Chen was born to Chinese immigrants on the lower east side of Manhattan where he was raised. He enlisted after high school and had only been in Afghanistan for two months before he died. Chen told his family, and wrote in his journal, about the abuse.

Chen’s family recently celebrated what would have been his 20th birthday, which fell on the Memorial Day weekend. It has been an emotional roller coaster for the family, said Elizabeth OuYang, a Chinese community activist who has served as a spokeswoman for Chen’s parents, who don’t speak English.

“The family does not want their son’s memory to be forgotten... and hope that his death will lead not only to justice, but necessary reform in the military so that no other soldier’s life is lost,” OuYang said.

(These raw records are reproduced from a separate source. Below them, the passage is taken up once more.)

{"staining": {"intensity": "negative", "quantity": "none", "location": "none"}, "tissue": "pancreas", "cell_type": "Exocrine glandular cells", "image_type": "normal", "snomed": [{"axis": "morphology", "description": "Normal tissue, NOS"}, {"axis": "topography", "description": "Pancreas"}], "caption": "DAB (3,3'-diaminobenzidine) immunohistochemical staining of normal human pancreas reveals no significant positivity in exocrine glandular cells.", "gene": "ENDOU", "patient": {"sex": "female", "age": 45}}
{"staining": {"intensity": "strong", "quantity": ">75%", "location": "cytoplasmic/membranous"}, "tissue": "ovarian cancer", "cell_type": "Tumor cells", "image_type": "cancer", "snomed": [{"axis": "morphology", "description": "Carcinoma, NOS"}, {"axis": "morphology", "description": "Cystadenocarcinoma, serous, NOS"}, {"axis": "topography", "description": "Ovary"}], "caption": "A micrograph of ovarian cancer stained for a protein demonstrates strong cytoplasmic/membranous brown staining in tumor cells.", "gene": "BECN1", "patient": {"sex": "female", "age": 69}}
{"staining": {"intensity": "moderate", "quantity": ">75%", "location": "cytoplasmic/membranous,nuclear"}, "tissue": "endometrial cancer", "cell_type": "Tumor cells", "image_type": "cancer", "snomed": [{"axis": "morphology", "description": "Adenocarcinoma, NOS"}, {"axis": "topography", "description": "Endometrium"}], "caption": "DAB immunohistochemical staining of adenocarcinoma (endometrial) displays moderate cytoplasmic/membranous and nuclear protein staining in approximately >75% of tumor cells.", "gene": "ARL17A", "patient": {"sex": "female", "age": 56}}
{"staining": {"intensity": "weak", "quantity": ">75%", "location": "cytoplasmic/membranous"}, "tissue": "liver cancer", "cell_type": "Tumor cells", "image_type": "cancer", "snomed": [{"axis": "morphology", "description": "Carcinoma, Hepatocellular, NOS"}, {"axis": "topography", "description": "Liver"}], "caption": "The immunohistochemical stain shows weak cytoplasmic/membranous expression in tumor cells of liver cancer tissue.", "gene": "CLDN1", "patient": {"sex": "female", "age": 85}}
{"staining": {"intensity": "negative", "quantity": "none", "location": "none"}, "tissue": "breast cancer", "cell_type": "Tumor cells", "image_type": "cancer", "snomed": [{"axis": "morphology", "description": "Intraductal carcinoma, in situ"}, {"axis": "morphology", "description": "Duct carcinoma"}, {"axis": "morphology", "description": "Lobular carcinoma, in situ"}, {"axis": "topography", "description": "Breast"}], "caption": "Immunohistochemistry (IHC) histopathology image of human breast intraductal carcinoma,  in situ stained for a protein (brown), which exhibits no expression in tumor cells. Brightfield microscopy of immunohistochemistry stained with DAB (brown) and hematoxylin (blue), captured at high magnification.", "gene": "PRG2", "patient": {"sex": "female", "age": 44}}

Holcomb’s trial, OuYang said, has broader implications.

“This first trial is critical,” she said. “Not only to deliver justice for private Danny Chen, but it also speaks to the militaries’ ability to police its own.”

OuYang said Chen’s family will fly to North Carolina for the trial.

Fort Bragg officials are bracing for an influx of attendees. The trial has attracted a large interest from foreign media, and Army officials are planning to accommodate Chinese reporters and television crews.

“We have important relations with China, and they’re all watching to see how the United States treats Asian-Americans,” OuYang said.

Military prosecutors declined to comment on the trial and Holcomb’s military defense attorneys were on route from Afghanistan and could not be reached.

The trials for the other soldiers will last at least until October.